A huge power increase in Bentley's latest Flying Spur saloon has brought an unprecedented new sound to the car.
But that's exactly what Bentley wanted and not what you might expect. Not outside the car, anyway.
Intead, Bentley and its audio partner, Naim, have concentrated on the cabin.
It's not the first time a major carmaker has gone to a top-end sound company for assistance, but the Flying Spur is the first time Naim has come out of the lounge room and into a car.
In making the transition, Naim brings in a 1100W war chest of sound that is driven by a series of eight high-end amplifiers with 15 channels and fired through 15 speakers.

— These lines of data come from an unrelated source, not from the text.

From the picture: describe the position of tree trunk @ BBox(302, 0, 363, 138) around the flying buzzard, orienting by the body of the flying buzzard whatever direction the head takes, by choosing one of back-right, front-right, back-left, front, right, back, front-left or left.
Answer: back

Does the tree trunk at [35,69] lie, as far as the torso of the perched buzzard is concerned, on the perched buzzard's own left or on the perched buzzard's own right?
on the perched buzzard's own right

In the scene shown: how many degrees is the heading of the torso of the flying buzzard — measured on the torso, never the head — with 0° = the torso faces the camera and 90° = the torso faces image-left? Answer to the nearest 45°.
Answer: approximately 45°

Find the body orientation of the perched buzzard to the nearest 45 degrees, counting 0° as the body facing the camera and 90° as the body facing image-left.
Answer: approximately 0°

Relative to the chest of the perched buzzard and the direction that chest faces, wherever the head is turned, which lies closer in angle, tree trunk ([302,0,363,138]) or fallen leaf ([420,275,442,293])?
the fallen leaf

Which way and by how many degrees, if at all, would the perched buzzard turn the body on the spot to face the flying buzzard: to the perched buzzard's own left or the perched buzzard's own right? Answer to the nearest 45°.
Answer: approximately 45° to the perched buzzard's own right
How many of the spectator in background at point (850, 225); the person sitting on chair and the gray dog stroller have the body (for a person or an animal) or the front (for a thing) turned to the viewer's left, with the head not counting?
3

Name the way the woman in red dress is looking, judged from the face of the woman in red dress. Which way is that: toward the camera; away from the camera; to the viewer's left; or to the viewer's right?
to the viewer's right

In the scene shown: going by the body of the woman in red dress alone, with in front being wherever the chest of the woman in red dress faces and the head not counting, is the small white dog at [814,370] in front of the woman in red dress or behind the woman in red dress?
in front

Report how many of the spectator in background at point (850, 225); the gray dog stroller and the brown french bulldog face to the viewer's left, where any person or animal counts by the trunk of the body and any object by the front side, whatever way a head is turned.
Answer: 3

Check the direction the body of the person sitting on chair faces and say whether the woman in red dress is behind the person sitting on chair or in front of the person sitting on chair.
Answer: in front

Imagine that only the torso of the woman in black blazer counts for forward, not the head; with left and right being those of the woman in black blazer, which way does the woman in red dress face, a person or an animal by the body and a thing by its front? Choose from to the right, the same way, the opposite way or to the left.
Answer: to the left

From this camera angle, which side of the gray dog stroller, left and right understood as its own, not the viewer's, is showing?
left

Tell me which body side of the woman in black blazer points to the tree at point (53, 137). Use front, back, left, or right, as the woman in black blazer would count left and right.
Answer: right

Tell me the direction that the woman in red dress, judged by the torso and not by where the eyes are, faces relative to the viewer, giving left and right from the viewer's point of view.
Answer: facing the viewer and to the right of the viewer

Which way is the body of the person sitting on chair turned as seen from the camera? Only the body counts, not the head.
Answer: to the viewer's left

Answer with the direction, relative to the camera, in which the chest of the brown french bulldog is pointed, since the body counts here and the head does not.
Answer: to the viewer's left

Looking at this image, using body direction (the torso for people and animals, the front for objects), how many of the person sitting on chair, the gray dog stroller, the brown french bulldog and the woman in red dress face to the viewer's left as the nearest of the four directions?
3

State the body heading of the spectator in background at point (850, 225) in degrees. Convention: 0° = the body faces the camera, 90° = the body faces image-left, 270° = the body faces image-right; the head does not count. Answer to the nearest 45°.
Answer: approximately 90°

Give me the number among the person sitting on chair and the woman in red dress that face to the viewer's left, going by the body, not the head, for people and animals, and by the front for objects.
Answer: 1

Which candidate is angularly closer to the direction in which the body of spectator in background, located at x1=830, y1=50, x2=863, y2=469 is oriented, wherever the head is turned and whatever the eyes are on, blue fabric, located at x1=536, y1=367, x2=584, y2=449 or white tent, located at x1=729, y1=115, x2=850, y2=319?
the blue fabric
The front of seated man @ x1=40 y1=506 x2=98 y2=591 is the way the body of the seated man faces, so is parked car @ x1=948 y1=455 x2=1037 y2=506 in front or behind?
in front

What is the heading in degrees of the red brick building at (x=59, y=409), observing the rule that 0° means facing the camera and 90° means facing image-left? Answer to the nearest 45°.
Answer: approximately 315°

The two companies claim it is the world's most powerful production-car audio system.
Naim has modified the interior of the Bentley Continental and Arnage range for the finest sound quality, clarity and precise reproduction.
Everything is custom-made for the Bentley model specified, including making a system as perfect in delivering sound quality in the Continental GTC convertible with the roof up as it is with the roof down.
It is enough to may make audiophiles go ga-ga, but it comes at a cost. The system in the Continental Flying Spur adds 15kg to the car and, as an option on the car when it arrives in Australia later this year, will cost up to about $15,000.
Naim systems for the home cost anywhere between $6000 and $250,000, though Naim's project manager Trevor Wilson says the sky's the limit.
“We are fanatical and obsessive about sound quality and attention to detail,” Wilson says.
Details of the system include heavy brass holders for the circuit boards, which are mounted on springs to isolate vibration and a storage box made of heavy-gauge extruded aluminium. The tweeters have silk cores — not paper — and the sub-woofers operate in the boot to maximise sound depth.
Naim still makes domestic audio equipment and operates its own record label.
Its products are available from eight Australian dealers.